Support staff also is needed, and Bronx East has hired registered and licensed practical nurses, social workers and patient educators to help with care coordination, patient education, medication management and other nonclinical tasks.
“Because of the connection to the hospital, we were given an additional funding source to enhance our staffing,” said Maureen Warner, a registered nurse and director of clinical services and education. “Becoming a medical home has given us an opportunity to redesign our workplace, so physicians are working on physician things.”
Warner added that Montefiore is looking to the medical home model as a way of reducing visits to its hospital emergency departments, which are among the busiest in the country.
Physician Donald Raum, regional medical director of Bronx East, agreed but explained that, “It's not so much hospitals against primary care; it's about delivering care in the most appropriate setting.”
The highest concentration of NCQA-recognized medical homes is in the Hudson River Valley of New York state, where 51 practices have been so designated.

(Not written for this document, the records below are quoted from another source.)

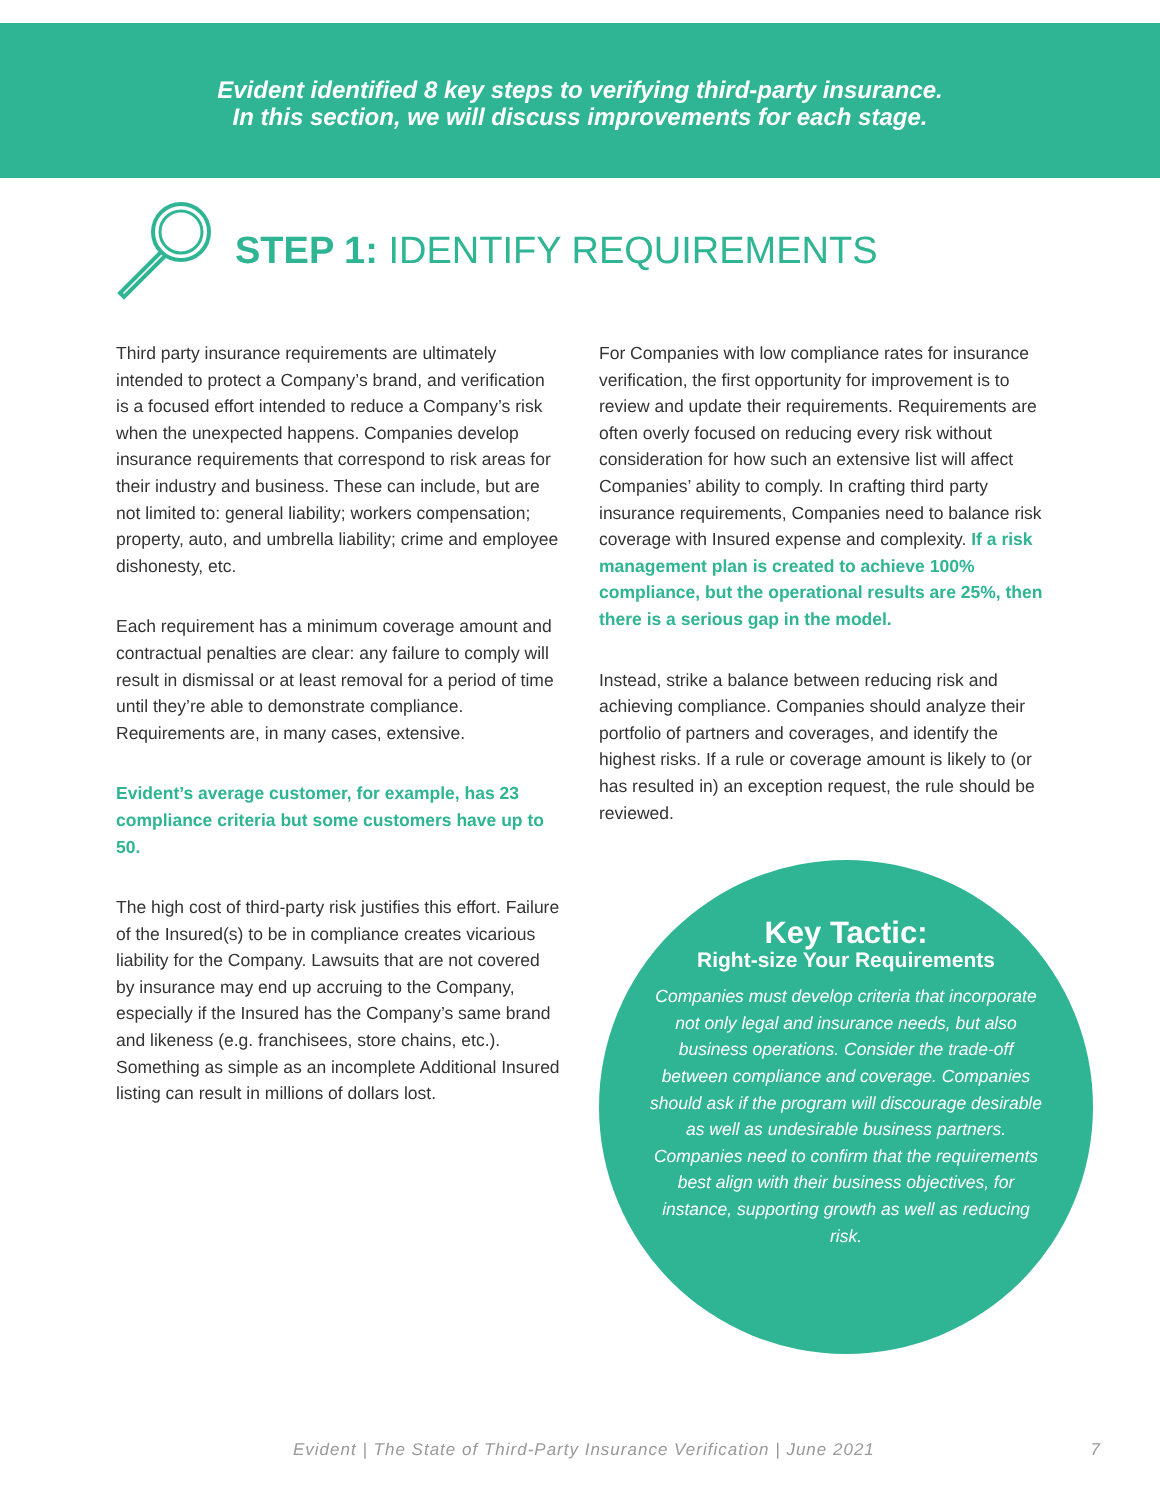Evident identified 8 key steps to verifying third-party insurance.
In this section, we will discuss improvements for each stage.
STEP 1: IDENTIFY REQUIREMENTS
Third party insurance requirements are ultimately intended to protect a Company’s brand, and verification is a focused effort intended to reduce a Company’s risk when the unexpected happens. Companies develop insurance requirements that correspond to risk areas for their industry and business. These can include, but are not limited to: general liability; workers compensation; property, auto, and umbrella liability; crime and employee dishonesty, etc.
Each requirement has a minimum coverage amount and contractual penalties are clear: any failure to comply will result in dismissal or at least removal for a period of time until they’re able to demonstrate compliance. Requirements are, in many cases, extensive.
Evident’s average customer, for example, has 23 compliance criteria but some customers have up to 50.
The high cost of third-party risk justifies this effort. Failure of the Insured(s) to be in compliance creates vicarious liability for the Company. Lawsuits that are not covered by insurance may end up accruing to the Company, especially if the Insured has the Company’s same brand and likeness (e.g. franchisees, store chains, etc.). Something as simple as an incomplete Additional Insured listing can result in millions of dollars lost.
For Companies with low compliance rates for insurance verification, the first opportunity for improvement is to review and update their requirements. Requirements are often overly focused on reducing every risk without consideration for how such an extensive list will affect Companies’ ability to comply. In crafting third party insurance requirements, Companies need to balance risk coverage with Insured expense and complexity. If a risk management plan is created to achieve 100% compliance, but the operational results are 25%, then there is a serious gap in the model.
Instead, strike a balance between reducing risk and achieving compliance. Companies should analyze their portfolio of partners and coverages, and identify the highest risks. If a rule or coverage amount is likely to (or has resulted in) an exception request, the rule should be reviewed.
Key Tactic:
Right-size Your Requirements
Companies must develop criteria that incorporate not only legal and insurance needs, but also business operations. Consider the trade-off between compliance and coverage. Companies should ask if the program will discourage desirable as well as undesirable business partners. Companies need to confirm that the requirements best align with their business objectives, for instance, supporting growth as well as reducing risk.
Evident | The State of Third-Party Insurance Verification | June 2021 7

But the area with the most clinics operating as medical homes may be New Orleans, where 42 of the 89 primary-care locations that have opened since Hurricane Katrina and the subsequent flooding devastated the city five years ago have been recognized by the NCQA.
The network was helped along with a $100 million federal grant in September 2007 and has grown with the participation of 25 institutions and groups that includes hospitals, health systems, state agencies and others.
Karen DeSalvo, vice dean of community affairs and healthcare policy at Tulane University School of Medicine, describes it as “a highly collaborative, but pretty loose organization of providers.”
Hospitals involved in the effort include 196-bed Children's Hospital and 283-bed Medical Center of Louisiana at New Orleans.
“The medical home principles were philosophically important to us,” DeSalvo said. “But, as opposed to ‘Let's take existing centers and transform them,' we started from scratch.”
In addition to working with the NCQA on accreditation, Blue Cross and Blue Shield of Louisiana is bringing the Bridges to Excellence pay-for-performance program to the area, which will allow practices and clinics to be eligible for its medical home recognition and quality bonuses, DeSalvo said. Last month, Tulane also received a $1.1 million grant from the U.S. Health Resources and Services Administration to develop a medical home primary-care curriculum.